Marcus LaVoi: Here's the thing. I feel as though I'm in very great shape. I work very hard, and I work out every day. Still think I can pull off the tough guy, action stuff. I'd love to play an actor on some battlefield in some kind of period piece swinging an ax, or some kind of gangster warrior hero type of thing. I have also put a lot of years and a lot of effort and a lot of training—including a lot of theater training for many years— I have put a lot into my craft and I think the dad has given me some range and depth. I want to do everything. I want to do roles that show I can act. I want to do some emotional stuff like with Sasha in Chambers.

Vincent Schilling: To me, one of the most engaging moments during Chambers is when Sasha was in the hospital and you walked up you are frantic, and you were so emotionally distraught as your character all you could ask was if she wanted something to eat. That was a very profound moment to me.

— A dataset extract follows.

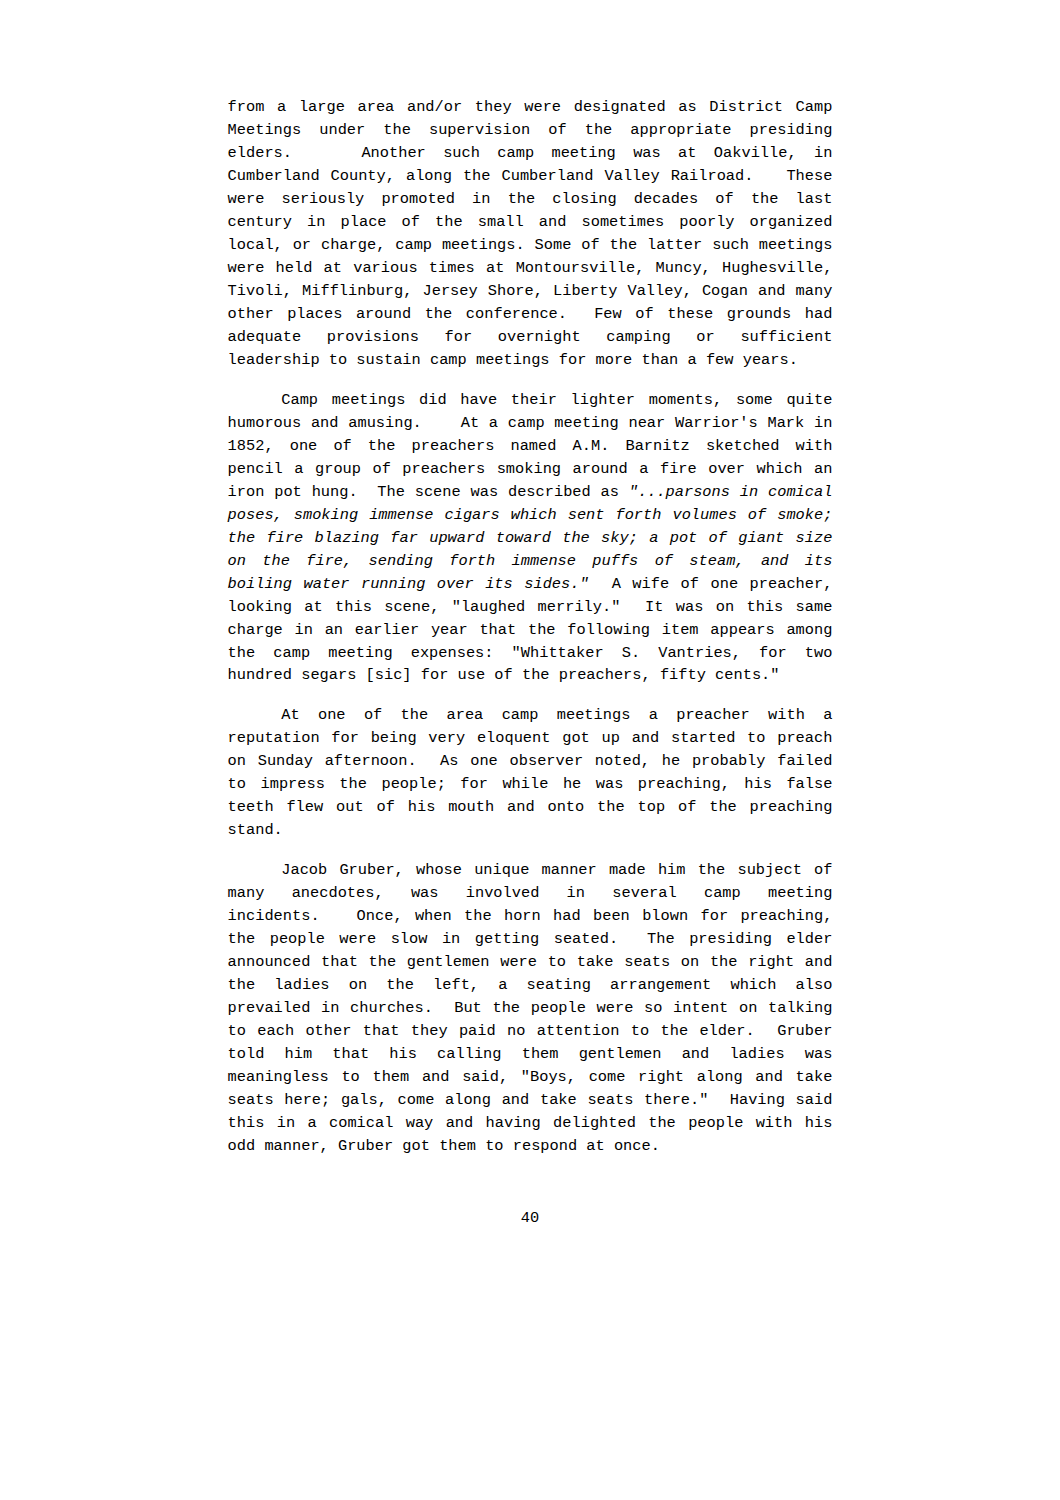from a large area and/or they were designated as District Camp Meetings under the supervision of the appropriate presiding elders. Another such camp meeting was at Oakville, in Cumberland County, along the Cumberland Valley Railroad. These were seriously promoted in the closing decades of the last century in place of the small and sometimes poorly organized local, or charge, camp meetings. Some of the latter such meetings were held at various times at Montoursville, Muncy, Hughesville, Tivoli, Mifflinburg, Jersey Shore, Liberty Valley, Cogan and many other places around the conference. Few of these grounds had adequate provisions for overnight camping or sufficient leadership to sustain camp meetings for more than a few years.
Camp meetings did have their lighter moments, some quite humorous and amusing. At a camp meeting near Warrior's Mark in 1852, one of the preachers named A.M. Barnitz sketched with pencil a group of preachers smoking around a fire over which an iron pot hung. The scene was described as "...parsons in comical poses, smoking immense cigars which sent forth volumes of smoke; the fire blazing far upward toward the sky; a pot of giant size on the fire, sending forth immense puffs of steam, and its boiling water running over its sides." A wife of one preacher, looking at this scene, "laughed merrily." It was on this same charge in an earlier year that the following item appears among the camp meeting expenses: "Whittaker S. Vantries, for two hundred segars [sic] for use of the preachers, fifty cents."
At one of the area camp meetings a preacher with a reputation for being very eloquent got up and started to preach on Sunday afternoon. As one observer noted, he probably failed to impress the people; for while he was preaching, his false teeth flew out of his mouth and onto the top of the preaching stand.
Jacob Gruber, whose unique manner made him the subject of many anecdotes, was involved in several camp meeting incidents. Once, when the horn had been blown for preaching, the people were slow in getting seated. The presiding elder announced that the gentlemen were to take seats on the right and the ladies on the left, a seating arrangement which also prevailed in churches. But the people were so intent on talking to each other that they paid no attention to the elder. Gruber told him that his calling them gentlemen and ladies was meaningless to them and said, "Boys, come right along and take seats here; gals, come along and take seats there." Having said this in a comical way and having delighted the people with his odd manner, Gruber got them to respond at once.
40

Marcus LaVoi: Thank you so much, Vincent, I appreciate that. it was a method thing, I really prepare for a role. When I take on a seen a character or a role, I do such an in-depth background on that character for that scene. I go back years and years. I asked what are the layers behind what this character is going through at that moment. I think there is a certain amount of method acting involved. For example, I lost my mother about 10 years ago due to cancer.

Vincent Schilling: I'm so sorry.

Marcus LaVoi: Thank you, Vincent. I remember those moments of being by her hospital bed and I remember feeling that awkwardness, and I remember the last words my mom said to me. She said, 'I ran my race I finished strong, I kept my faith.' It was so inspiring. I remember those moments trying to be strong by her bedside and I didn't want to break down because she didn't need to see that. So to answer your question, I think there is a lot of method acting, and I think real acting comes from what you've been through in life. To bring those moments to the screen is the beauty of acting. We can become anything, but every role is still a part of us.

Vincent Schilling: Why do you think this is such an important show to Indian Country?

Marcus LaVoi: I would just reiterate that the show is portraying Native Americans in a very positive way. We are normal we are not some forgotten race. We are here. We have talent. We have value. I am hoping that this show brings that back to life and shows that we are still here, and we are still strong.

Vincent Schilling: What would you say to young Native actors who want to pursue this type of career after being inspired by Big Frank portrayed by the White Earth actor Marcus LaVoi?

Marcus LaVoi: I would just like to say, and I know this sounds cliche, but never give up on your dreams. As long as you have breath in your lungs, there is still hope. If you don't have hope you are hopeless. Always believe in yourself because if you don't believe in yourself, nobody else will.